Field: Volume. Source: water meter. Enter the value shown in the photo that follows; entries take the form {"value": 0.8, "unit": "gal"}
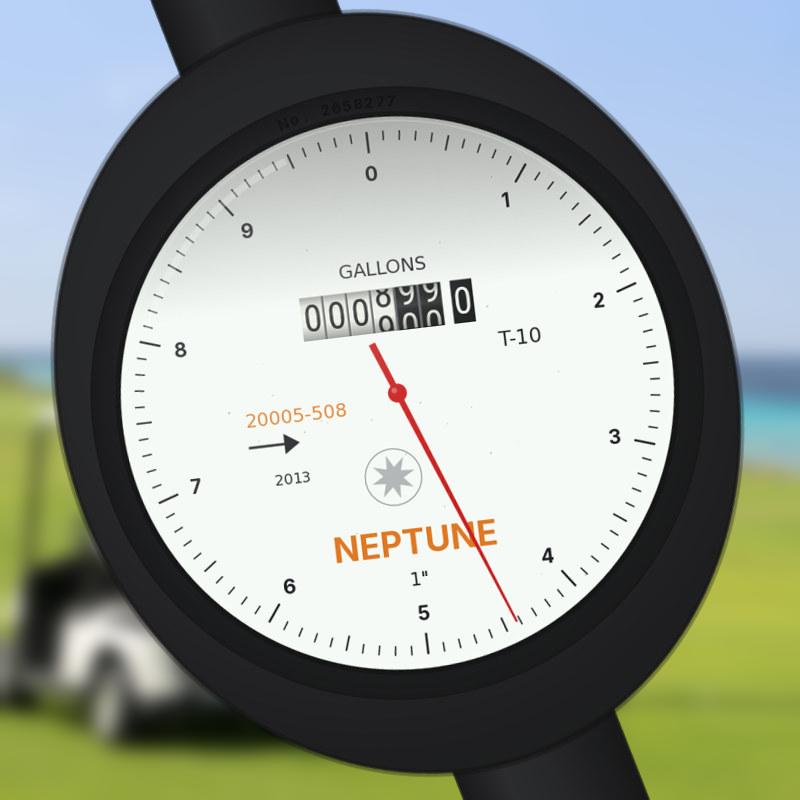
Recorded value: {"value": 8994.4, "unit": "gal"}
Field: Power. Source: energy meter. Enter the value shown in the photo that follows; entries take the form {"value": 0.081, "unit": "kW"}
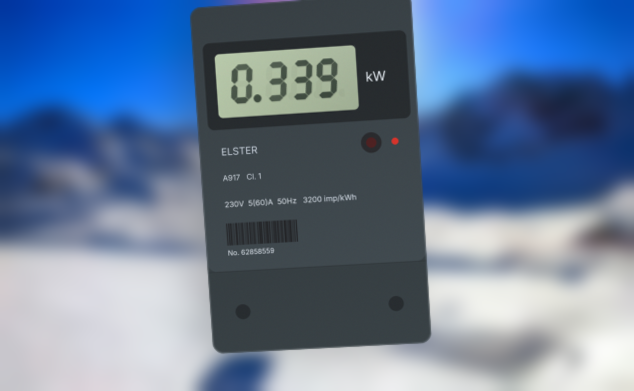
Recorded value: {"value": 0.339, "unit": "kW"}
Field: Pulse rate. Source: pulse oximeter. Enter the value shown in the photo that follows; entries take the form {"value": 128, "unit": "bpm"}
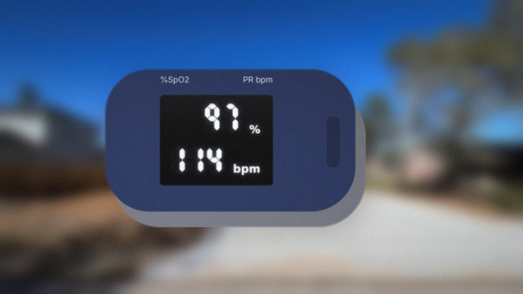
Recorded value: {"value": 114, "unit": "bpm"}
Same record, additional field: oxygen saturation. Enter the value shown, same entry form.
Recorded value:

---

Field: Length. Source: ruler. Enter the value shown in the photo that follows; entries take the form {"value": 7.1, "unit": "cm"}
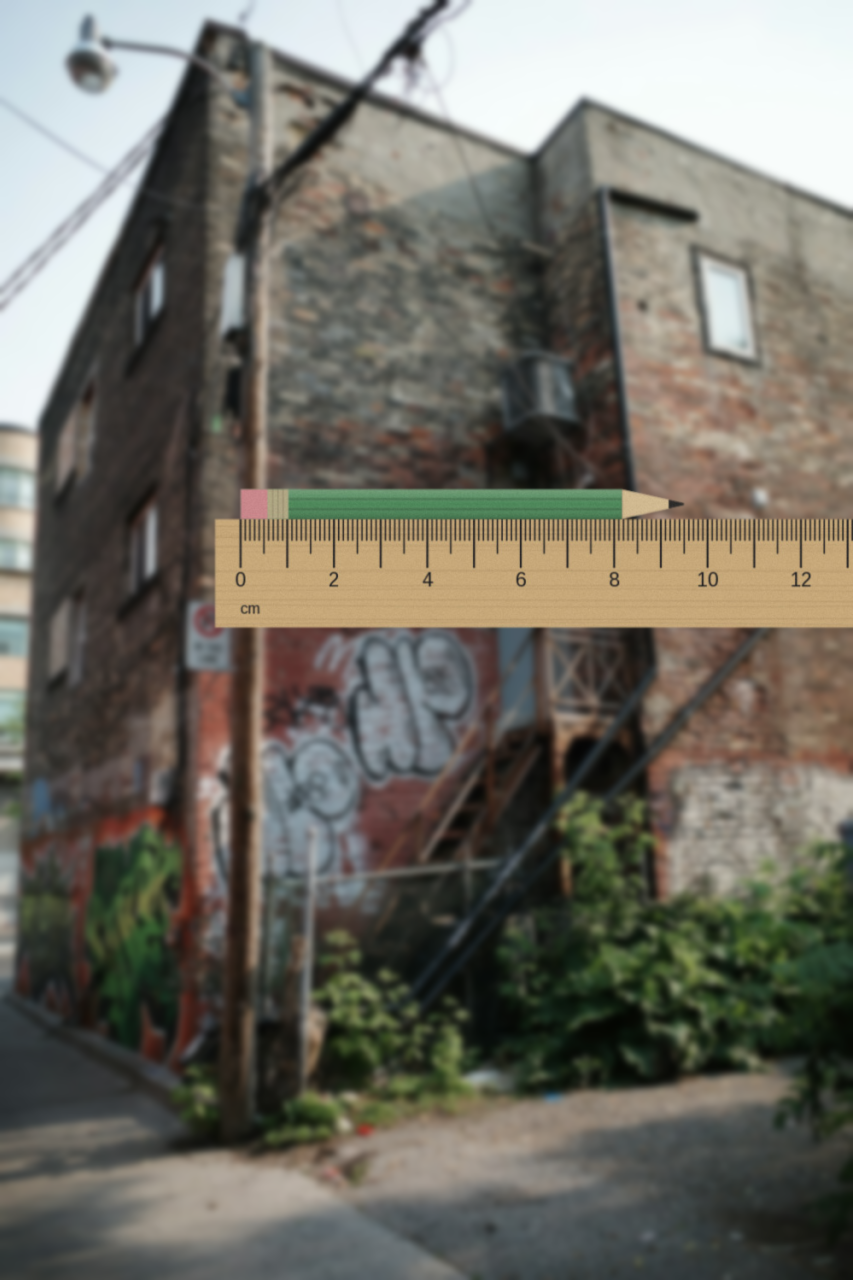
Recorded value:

* * *

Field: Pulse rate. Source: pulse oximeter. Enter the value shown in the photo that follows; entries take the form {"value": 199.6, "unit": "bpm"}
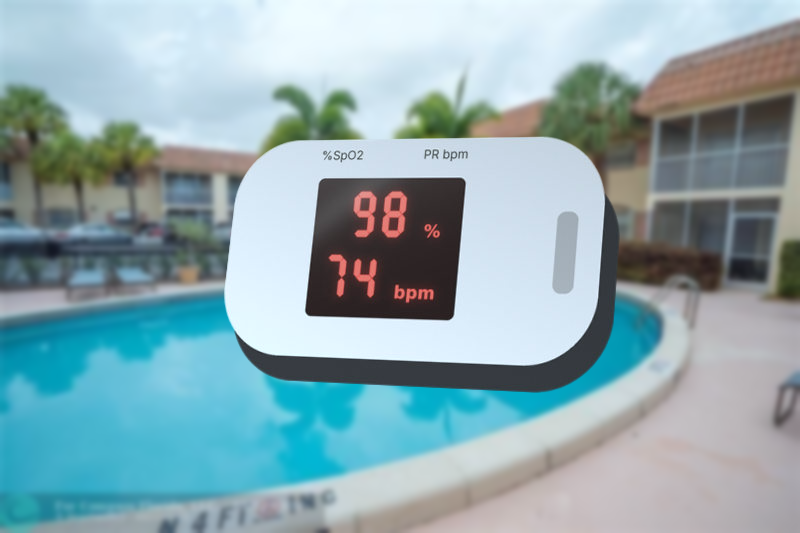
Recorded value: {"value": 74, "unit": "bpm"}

*TASK TO COMPLETE*
From the listing above, copy out every line that contains the string "Source". Case counts.

*SOLVED PROBLEM*
Field: Volume. Source: water meter. Enter the value shown in the photo that follows; entries take the form {"value": 0.8, "unit": "gal"}
Field: Power. Source: energy meter. Enter the value shown in the photo that follows; entries take the form {"value": 0.081, "unit": "kW"}
Field: Pulse rate. Source: pulse oximeter. Enter the value shown in the photo that follows; entries take the form {"value": 128, "unit": "bpm"}
Field: Length. Source: ruler. Enter the value shown in the photo that follows; entries take the form {"value": 7.1, "unit": "cm"}
Field: Pulse rate. Source: pulse oximeter. Enter the value shown in the photo that follows; entries take the form {"value": 199.6, "unit": "bpm"}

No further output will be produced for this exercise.